The Finance and Leasing Association (FLA) has said that forbearance measures may include payment breaks, payment reductions or waiving interest: “Lenders are working flat out to provide help but with their own staff numbers reduced due to coronavirus it will take longer to get through.”
What are the car manufacturers doing?
Volkswagen and Ford said they have already introduced emergency measures to help customers. VW, whose brands include Audi, Seat and Skoda, said it is taking “exceptional steps” to help customers on PCP plans to keep hold of their vehicle.
They will be offered up to 60 days in which they won’t be chased for payment or rack up extra fees. The manufacturer finance houses will also consider extending the period of time for the buyer to pay off the debt.

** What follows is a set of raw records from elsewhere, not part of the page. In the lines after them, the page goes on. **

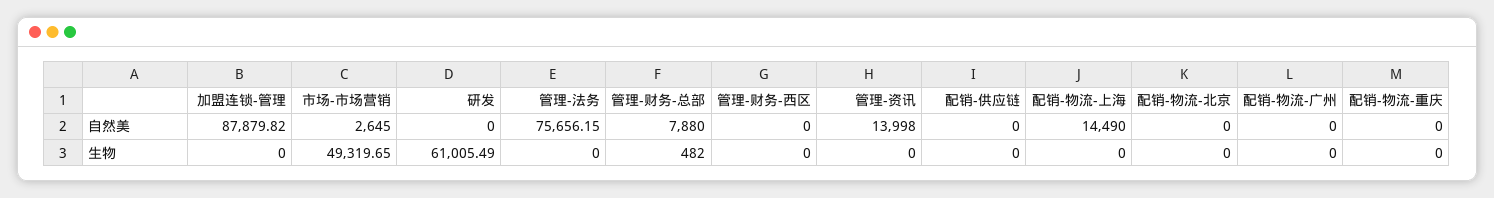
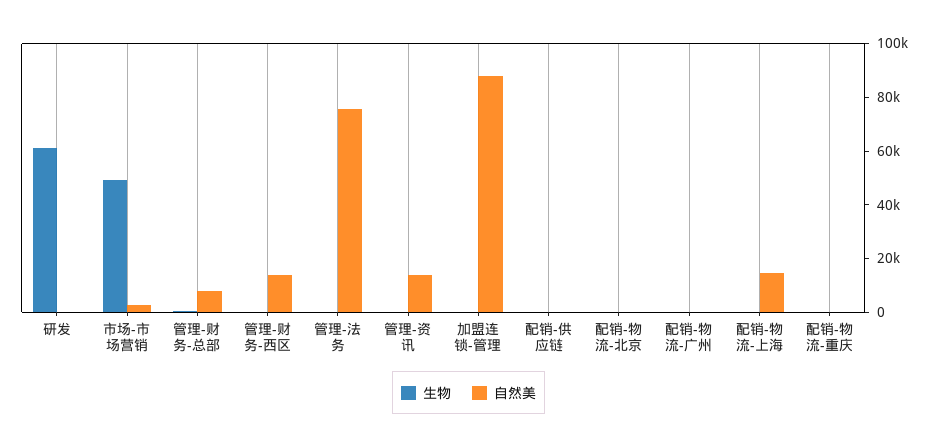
  {
    "自然美": {
      "加盟连锁-管理": 87879.82,
      "市场-市场营销": 2645,
      "研发": 0,
      "管理-法务": 75656.15,
      "管理-财务-总部": 7880,
-     "管理-财务-西区": 0,
+     "管理-财务-西区": 15000,
      "管理-资讯": 13998,
      "配销-供应链": 0,
      "配销-物流-上海": 14490,
      "配销-物流-北京": 0,
      "配销-物流-广州": 0,
      "配销-物流-重庆": 0
    },
    "生物": {
      "加盟连锁-管理": 0,
      "市场-市场营销": 49319.65,
      "研发": 61005.49,
      "管理-法务": 0,
      "管理-财务-总部": 482,
      "管理-财务-西区": 0,
      "管理-资讯": 0,
      "配销-供应链": 0,
      "配销-物流-上海": 0,
      "配销-物流-北京": 0,
      "配销-物流-广州": 0,
      "配销-物流-重庆": 0
    }
  }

The other side of the coin is that most car manufacturers have now stopped production of new vehicles. Many potential new car buyers will simply put off their purchases.
Others may take advantage of the glut of cut-price PCP returns and snap up the better deals. So the market will be chaotic for a while.
What happens when the pandemic has passed?
After the coronavirus crisis is over, manufacturers, finance houses and dealers will have to recoup their losses. So there is only one way that car prices car go. Up.
And, of course, government support to keep the car industry running will need to be paid for by increased taxes, leaving even less disposable income for the public to buy expensive items such as cars.
And can I get an insurance refund?
If you have “locked down” your car and it is parked in the street, it has to remain insured and taxed, with a valid MoT roadworthiness certificate – even if you’re not using it. If you need to re-tax it during the six-month MoT “holiday” then you still need to apply for an MoT in order to be issued with a recorded exemption or the online system will not work.
If your car is off the road on private land, it still has to be “continuously insured” unless you make a Statutory Off Road Notification (SORN) that the car is being kept off the public road.
But unless the vehicle lock-down goes on for months, it is probably not worthwhile cancelling your insurance because the administration charges will probably wipe out any benefit.